Затянутая в перчатку рука регента коснулась горящей щеки Виллема и медленно двинулась вниз, очерчивая контуры лица. Находившие на Паулюса приступы нежности порой проходили бесследно, а порой подстегивали его желание. На этот раз нижняя губа у него отвисла, словно чересчур тяжелый подбородок оттягивал ее к груди — это служило верным признаком пробудившегося влечения.
— До чего же чистое у тебя лицо! Я знаю, лицо — всего лишь непрочное соединение костей и плоти, на котором годы оставят безжалостный оттиск, и на твое личико скоро посягнет время, но сейчас оно — сокровище… Настоящее сокровище, и за право обладать им многие короли отказались бы от престола, не один старец пожертвовал бы своим богатством…
— Отчего бы мне тогда им не торговать?
— Замолчи, дурачок, ты сам не понимаешь, что говоришь!
Ректор раскрыл объятия, чтобы принять в них возлюбленного — так было заведено между ними с того дня, когда Паулюс утешал юношу после неудачного аукциона: отеческий, вроде бы, жест предварял их любовные игры. Оба знали, каким образом дружеские объятия перетекут в чувственные, как в конце концов сольются их губы, в каком порядке они станут друг друга раздевать. Со временем у них образовались традиции, привычки, условия, или правила свиданий. Среди последних была одежда, какую теперь носил Виллем: с немногими пуговицами, а стало быть, легко снимавшаяся, — и место встреч. Укромный альков на верхнем этаже дома Берестейна оказался для любовников удобнее не только садовой беседки, но и номера в трактире.

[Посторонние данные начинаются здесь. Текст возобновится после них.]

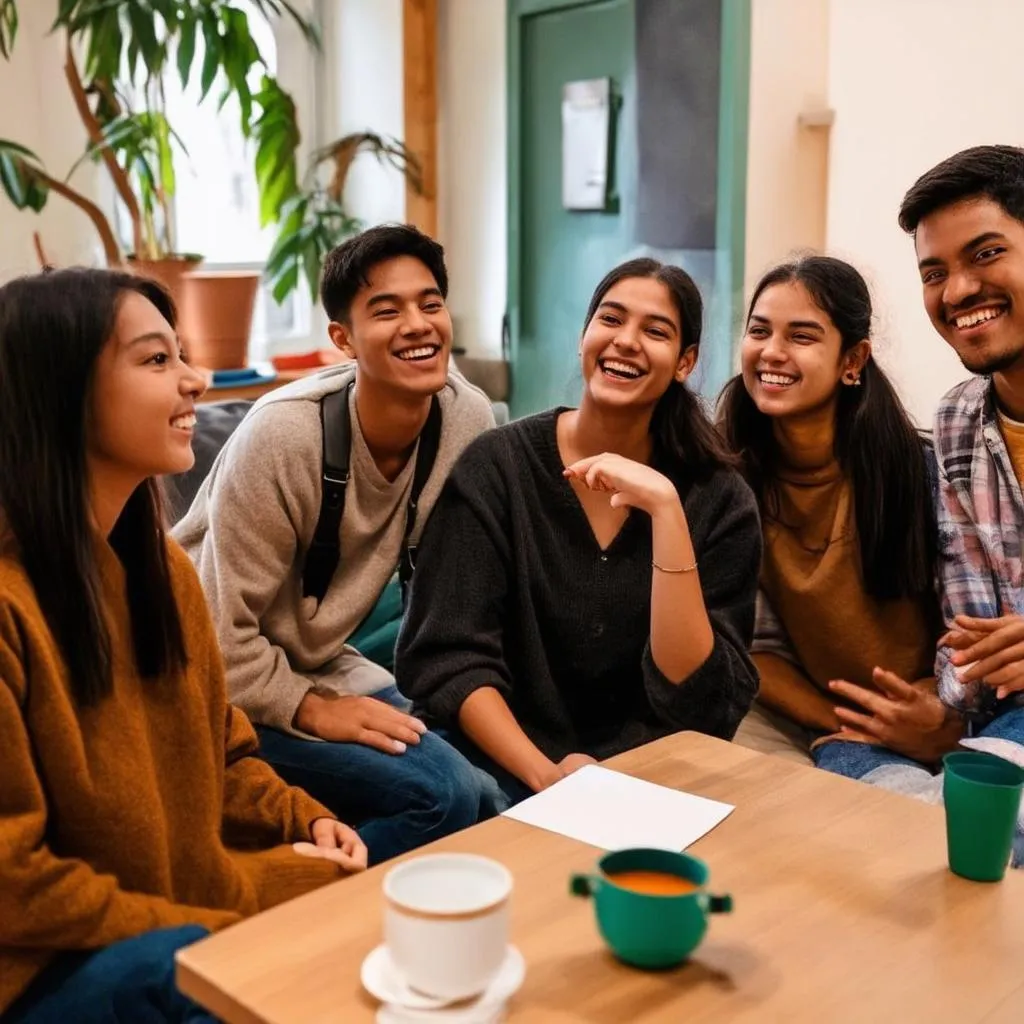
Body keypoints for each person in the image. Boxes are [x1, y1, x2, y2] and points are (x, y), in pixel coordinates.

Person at [0, 268, 365, 1024]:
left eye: (183, 355)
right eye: (157, 360)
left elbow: (221, 757)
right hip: (44, 962)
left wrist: (302, 818)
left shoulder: (158, 565)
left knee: (357, 898)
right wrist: (211, 934)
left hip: (165, 905)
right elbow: (14, 884)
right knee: (202, 978)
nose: (196, 382)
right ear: (62, 390)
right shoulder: (9, 604)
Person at [174, 225, 501, 863]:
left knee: (496, 796)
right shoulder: (283, 436)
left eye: (430, 304)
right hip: (205, 675)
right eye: (387, 310)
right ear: (342, 340)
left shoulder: (467, 419)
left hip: (316, 659)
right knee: (444, 795)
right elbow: (217, 641)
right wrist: (313, 710)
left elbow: (458, 597)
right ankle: (273, 904)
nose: (418, 324)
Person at [394, 257, 761, 805]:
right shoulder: (498, 468)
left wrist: (666, 511)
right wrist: (546, 776)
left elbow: (700, 701)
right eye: (611, 320)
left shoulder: (720, 500)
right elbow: (448, 659)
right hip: (503, 765)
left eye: (655, 331)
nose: (627, 342)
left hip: (650, 774)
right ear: (585, 336)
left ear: (685, 362)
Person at [719, 256, 963, 780]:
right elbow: (747, 644)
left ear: (852, 360)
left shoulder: (919, 472)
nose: (772, 352)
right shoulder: (731, 480)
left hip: (945, 711)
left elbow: (967, 617)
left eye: (802, 336)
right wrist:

На этот раз, хотя все условия были соблюдены, произошло нечто странное: Виллем словно бы и не заметил распростертых объятий и зовущего рта. Или заметил, но — отверг приглашение. Мало того — даже отступил, подчеркивая свой отказ. Поведение юноши было настолько необычно, что Паулюс поначалу не поверил своим глазам, еще шире раскинул объятия, еще призывнее потянулся губами… Разумеется, безответно. Настроение у регента мгновенно испортилось:
38
Фредерик-Генрих Оранский (1584–1647) — младший сын одного из лидеров Нидерландской революции, первого статхаудера Нидерландов и Зеландии Вильгельма Оранского, с 1625 года и до своей смерти — статхаудер Нидерландов.
39
Константин Хёйгенс (1596–1687) — нидерландский поэт, ученый и композитор эпохи Возрождения, так называемого золотого века Нидерландов, тайный политический советник и секретарь двух принцев Оранских.